Years ago, I used to say to students that in my class I wanted them to learn to think. I would give them crossword puzzles, logic problems, boggle boards and then step back and let them struggle. I wouldn't help them. I watched how they figured out what they didn't know.
Some would cheat. Some would use resources at their disposal. Some would struggle and struggle, getting very frustrated because they thought everyone else knew the answer and they should too. I didn't grade these puzzles. I gave them five points for trying and moved on. Why did I give them five points? Because I thought if I gave them work to do, it should get points.
This approach was right and wrong.
- I was right to want students to use their brains and think.
- I was right in wanting to challenge them.
- I was right in wanting them to solve problems on their own.
I was just wrong in my approach.
It seems everything I've done in my education career has led me to competency based education. CBE measures learning, not time. Just because you sat through a semester of a class, does not mean you learned anything, no matter what grade it says you received on your report card. In CBE, it doesn't matter how long you take, but you must master all the skills of a course before you move on. Not just standards either. For example, you are in pilot school. You get an A in take-offs, an A in flight time, but a D in landings. Are people going to want to fly with you?

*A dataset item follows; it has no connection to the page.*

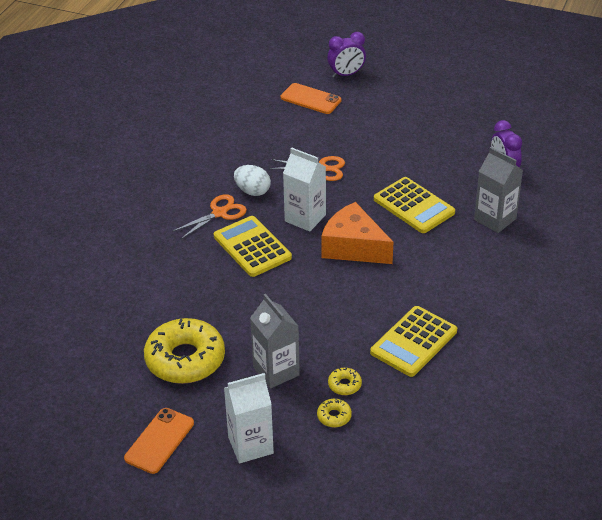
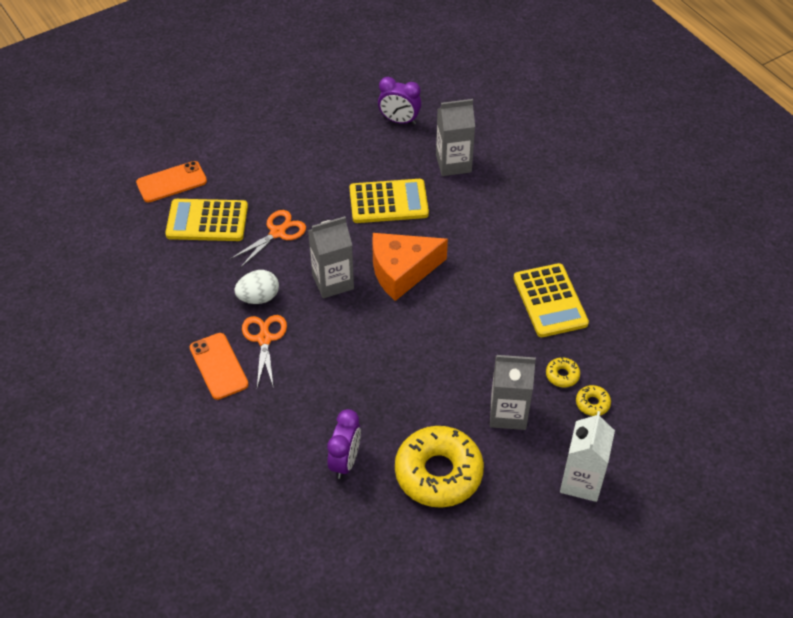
camera: 55 degrees left, 10 degrees up
orange phone [124,408,194,474] -> orange phone moved to [190,333,249,400]
yellow calculator [214,216,292,277] -> yellow calculator moved to [165,199,248,241]
white carton [283,147,326,232] -> grey carton [308,216,354,298]
purple clock [327,32,366,78] -> purple clock moved to [327,409,361,479]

In classes now, students work through a progression in the curriculum. It's possible to get a good grade in a class even though you may do really poorly in one section of the course. But do you really know your stuff? Can you prove it?
In speech, I want students to communicate effectively. In order to get to that point, we practice by speaking in front of class frequently, but I also teach them how to write strong, interesting introductions and conclusions. I teach them how to organize the body of a speech. We work on eye contact, standing still, and speaking with enthusiasm. It all leads to that competency of communicating effectively.
Just because a student can write a beautiful speech does not mean he/she is an effective communicator. If they stand in front of the class and speak so quietly that no one hears them, or speak in a monotone so that everyone tunes them out, they are not communicating effectively. Communicating, yes. Effectively. No.
So my brain is in overdrive this week, thinking how we need to change what we do. Pittsfield was very open with us how they went about things when they began this transformation. Will we do exactly what they did? No. We aren't them. We'll go back to the collaborative and share what we learned and they will want to set up a model for the state. And that's OK too, as long as everyone remembers to develop their plans for their students, their community, their staff. Because this isn't a cookie cutter transformation plan. It won't have a handbook with step by step rules for CBE.
This will be messy, chaotic, dirty change.
And it needs to happen.
Sounds like a lot of hard thinking and learning and questioning is going to lead to great changes for the students! Yes, it will look and feel different. Yes, it will be a transformation. Yes, it will be difficult for all involved. But you said it. It needs to happen. Bravo to you and your team! Try to enjoy the messy, chaotic, dirty moments!